::: TEXT BLOCK :::

As Supreme Court Prepares To Rule on Roe, Race Is On in Congress To Find a Grand Compromise on Abortion

The effort in Congress is designed to pre-empt legislation in the states that, in some cases, would impose strict new rules such as haven’t been permitted since Roe was handed down in 1973.

Senator Collins at a hearing on Capitol Hill May 3, 2022. AP/J. Scott Applewhite

With the Supreme Court on the verge of returning to the state and federal legislatures the power to regulate abortion, an effort is emerging in Congress to arrive at a grand bargain to preserve at least some of the central features promulgated in Roe v. Wade and subsequent litigation.

Spurred by the leak of Justice Samuel Alito’s draft opinion in Dobbs v. Jackson’s Women’s Health Organization, the scramble is on to find a workable national legal regime that reflects the reality that more than half of Americans support the right to abortion during the first trimester as well as some restrictions afterwards.

::: GIVEN RECORDS :::

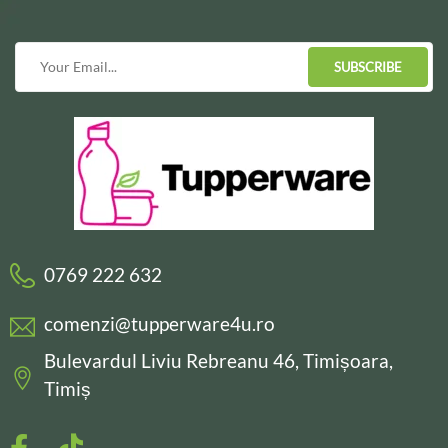
SUBSCRIBE
0769 222 632
comenzi@tupperware4u.ro
Bulevardul Liviu Rebreanu 46, Timișoara,
Timiș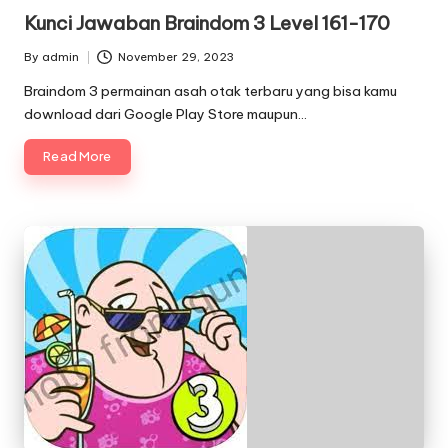
in
Kunci Jawaban Braindom 3 Level 161-170
By
admin
November 29, 2023
Posted
by
Braindom 3 permainan asah otak terbaru yang bisa kamu
download dari Google Play Store maupun…
Read More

:::

• _REQUIRED TASKS_:
**1)** Answer these questions using the article on the abortion compromise in Congress:
(a) In what year was Roe handed down?
(b) Whose draft opinion was leaked?
(c) Where was Senator Collins on May 3, 2022?
**2)** Write the next few paragraphs of the article on the abortion compromise in Congress, continuing after its last sentence.

• _PER-TASK OUTPUTS_:
**1)**
(a) 1973
(b) Justice Samuel Alito's
(c) At a hearing on Capitol Hill

**2)**
The effort in Congress is designed to pre-empt legislation in the states that, in some cases, would impose strict new rules such as haven’t been permitted since Roe was handed down in 1973. Congress is scrampering as protesters, some in the red regalia borrowed from “The Handmaid’s Tale,” are preparing for a day of action Saturday under the banner: “Bans Off Our Bodies.”

Into this maelstrom comes a bipartisan plan being crafted by Senators Collins, Kaine, and Murkowski that attempts to forge something like a compromise — in contrast to a purely Democratic effort that this week not only failed to recruit one Republican but also saw Senator Manchin cross the aisle to vote no. “The Women’s Health Protection Act” went down in a 51-49 vote.

The WHPA would have gone further than Roe in prohibiting “governmental restrictions on the provision of, and access to, abortion services.” It would also have blocked recourse to the Religious Freedom Restoration Act, which bans legislation that burdens freedom of religion except in cases where the law is narrowly tailored in pursuit of a compelling government interest.   

Senator Schumer, who spearheaded RFRA’s passage and is now majority leader, labeled the failed attempt to pass the Woman’s Health Protection Act “one of the most consequential” votes in the upper chamber in decades. Both he and President Biden are focused on the salience of abortion as a political issue ahead of the midterm elections.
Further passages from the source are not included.